APPLY WHAT YOU READ:
- a) Repeat word for word the passage of the Chris Childs article from "Changing direction on" up to and including "cares to remember.".
- b) According to the Chris Childs article, on what date did Childs taste liquor for the last time?
- c) Carry the Chris Childs article forward from its last sentence.

[DOCUMENT PASSAGE — start]

From Drunk To Knick, He Took The Long Road To NBA

NEW YORK - The new point guard in town just spent another exhausting day relocating to New York and could use a place to unwind and entertain a few guests in his temporary home. The most obvious spot in the hotel is down the hall, in the lounge. A few men in white shirts and loosened neckties are at the bar, elbows bent, tossing down a couple of cold ones.

About five steps closer, Chris Childs reaches the fork in the corridor. To the left are the elevators waiting to lift him to his seventh-floor room, where four walls, Spectravision and a pillow mint await. To the right, the men are laughing and ordering up another round and several barstools are empty.

Changing direction on a dime is what made Childs attractive enough to the Knicks to command a $24-million contract, but far too often in this particular situation, Childs went right when he should've gone left. He filled too many barstools and emptied too many glasses, more than he cares to remember.

So his feet keep moving and his head does not swivel in that direction. He is not feeling nostalgic tonight. He hasn't in a while. He has vowed to distance himself from friends like Jack Daniels and Bud and the others who nearly wrecked his basketball career and destroyed his life. Childs will not have a toast these days, unless it comes with butter and jam.

"June 26, 1993," Childs says proudly. His second birthdate. He was born in 1967 but came to life just three years ago, when he

stopped being a drunk. Childs lived in a bottle longer than most genies. Then on 6-26-93, he tasted liquor for the last time and began one of the biggest transformations in the present-day NBA.

He was once a journeyman player pulling down a grand a week in the ragamuffin league known as the Continental Basketball Association.

He's now the starting point guard making about $4 million a year for the NBA championship-contending Knicks.

Without his addiction to alcohol, Childs has blossomed into a reliable point guard with quick reflexes and a knack for delivering the ball to the right people.

"I'm sure it surprises a lot of folks," Childs said, "but I always knew I would be an NBA player. I just took a different route and it took me a longer time."

"Had I made it earlier," Childs added after a pause, "I would've blown it."

Childs was a fair enough player during his high school days in Bakersfield, Calif., but poor grades canceled any thoughts of UCLA and sent him instead to Boise State, where he became one of the best players the school ever produced. As a junior he once outplayed the college player of the year, Oregon State's Gary Payton. Though Childs wasn't a big scorer, he played phone-booth defense and threw a nifty bounce pass, and being drafted into the NBA became a possibility.

[DOCUMENT PASSAGE — finish]
[INPUT DATA — start]

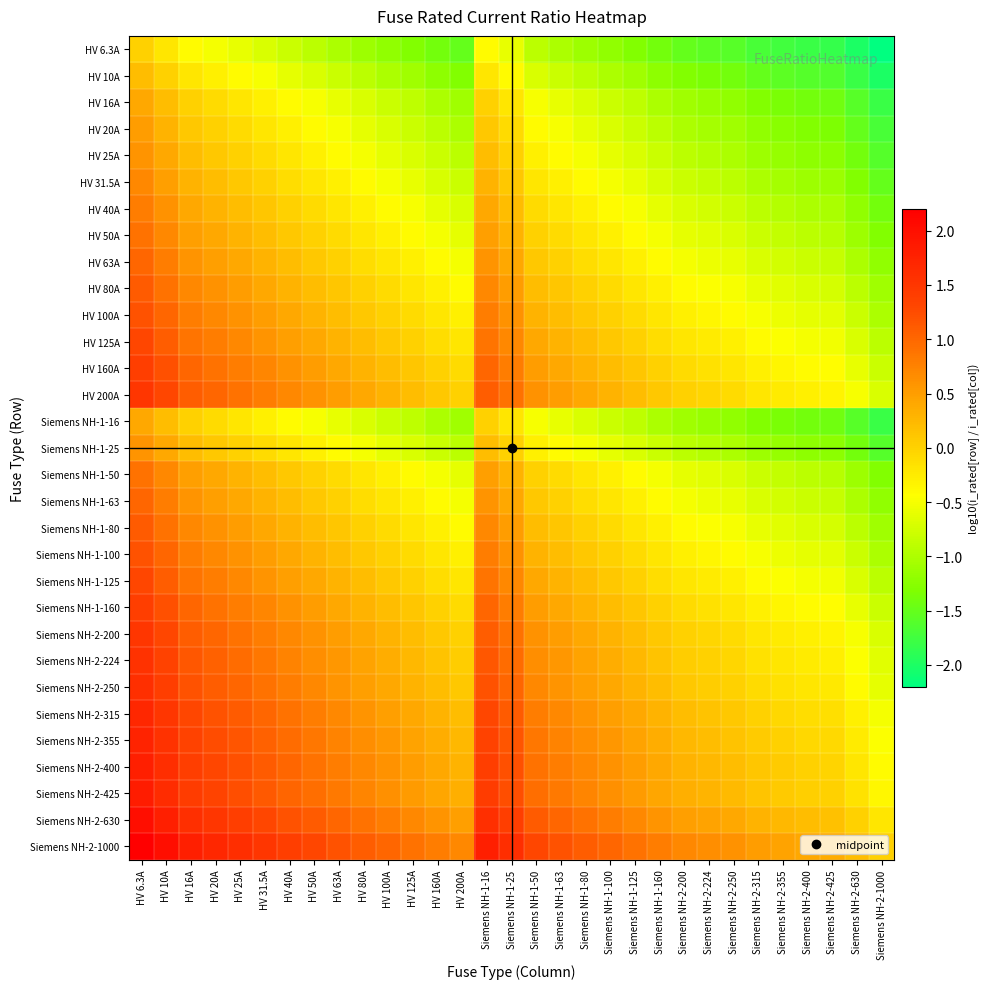

What is the total value across all series at HV 200A?

-11.1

[INPUT DATA — finish]

OUTPUTS BY TASK:
- a)
Changing direction on a dime is what made Childs attractive enough to the Knicks to command a $24-million contract, but far too often in this particular situation, Childs went right when he should've gone left. He filled too many barstools and emptied too many glasses, more than he cares to remember.

- b) June 26, 1993

- c)
"They told me I'd go in the late-first (round) or early-second," Childs said. "On draft day I threw a pool party and my family came in from California. And my name was never called."

Depressed and disappointed, Childs locked himself in his apartment for five days and didn't answer the phone. All he did was satisfy an old craving.

"When you have drinkers in your family, with your great grandfather, grandmother, father, it breeds that behavior," he said. "I saw all of them do it and I figured it must be OK."

Childs couldn't understand why he was bypassed in the draft, but staying out until three hours before the start of the Chicago pre-draft camp didn't help.

"My attitude was, `Screw everybody,' " he said, "including myself."

His bingeing increased during his dead-end CBA tour, starting in Columbus, then Rapid City, S.D.; La Crosse, Wis., and Rockford, Ill. In the first four years of his five-year CBA career, Childs never averaged more than 13 points and eight assists and never drew much interest from the NBA. He was a player only a bartender could love.

"I didn't know how to face things without drinking," he said. "I was scared, I was a coward. I took whatever they put in front of me, beer, cognac, whatever. It didn't matter because I wasn't drinking for the taste of it. I was drinking to get drunk, and whatever got me drunk the quickest, that was what I was having. If I didn't get out until midnight, I might only consume a case, and that was a mild night."

In the meantime, Childs missed repeated opportunities to leave the NBA's minor leagues for a chance at the big time. Players he destroyed in games, guards such as Elliot Perry, received the golden phone calls. Even Morlon Wiley, who served as Childs' backup, elevated himself to the NBA level.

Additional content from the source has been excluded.